• EXERCISE AIM: Please output the entries below from the line that contains "llarında diğer araçlarla" through the final line, reproduced exactly and alone.

• DATA TO USE:
****************************************

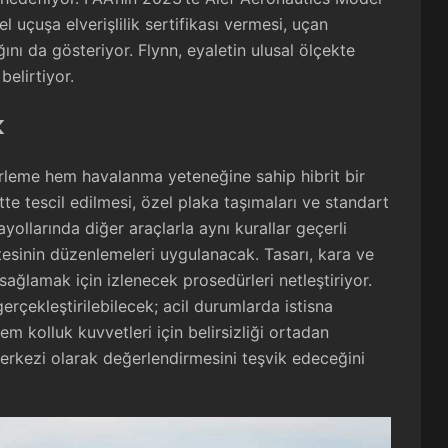
 uçuşa elverişlilik sertifikası vermesi, uçan
ğını da gösteriyor. Flynn, eyaletin ulusal ölçekte
belirtiyor.
k
lerleme hem havalanma yeteneğine sahip hibrit bir
tte tescil edilmesi, özel plaka taşımaları ve standart
llarında diğer araçlarla aynı kurallar geçerli
itesinin düzenlemeleri uygulanacak. Tasarı, kara ve
ağlamak için izlenecek prosedürleri netleştiriyor.
gerçekleştirilebilecek; acil durumlarda istisna
m kolluk kuvvetleri için belirsizliği ortadan
 merkezi olarak değerlendirmesini teşvik edeceğini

****************************************

• TASK RESULT:
llarında diğer araçlarla aynı kurallar geçerli
itesinin düzenlemeleri uygulanacak. Tasarı, kara ve
ağlamak için izlenecek prosedürleri netleştiriyor.
gerçekleştirilebilecek; acil durumlarda istisna
m kolluk kuvvetleri için belirsizliği ortadan
 merkezi olarak değerlendirmesini teşvik edeceğini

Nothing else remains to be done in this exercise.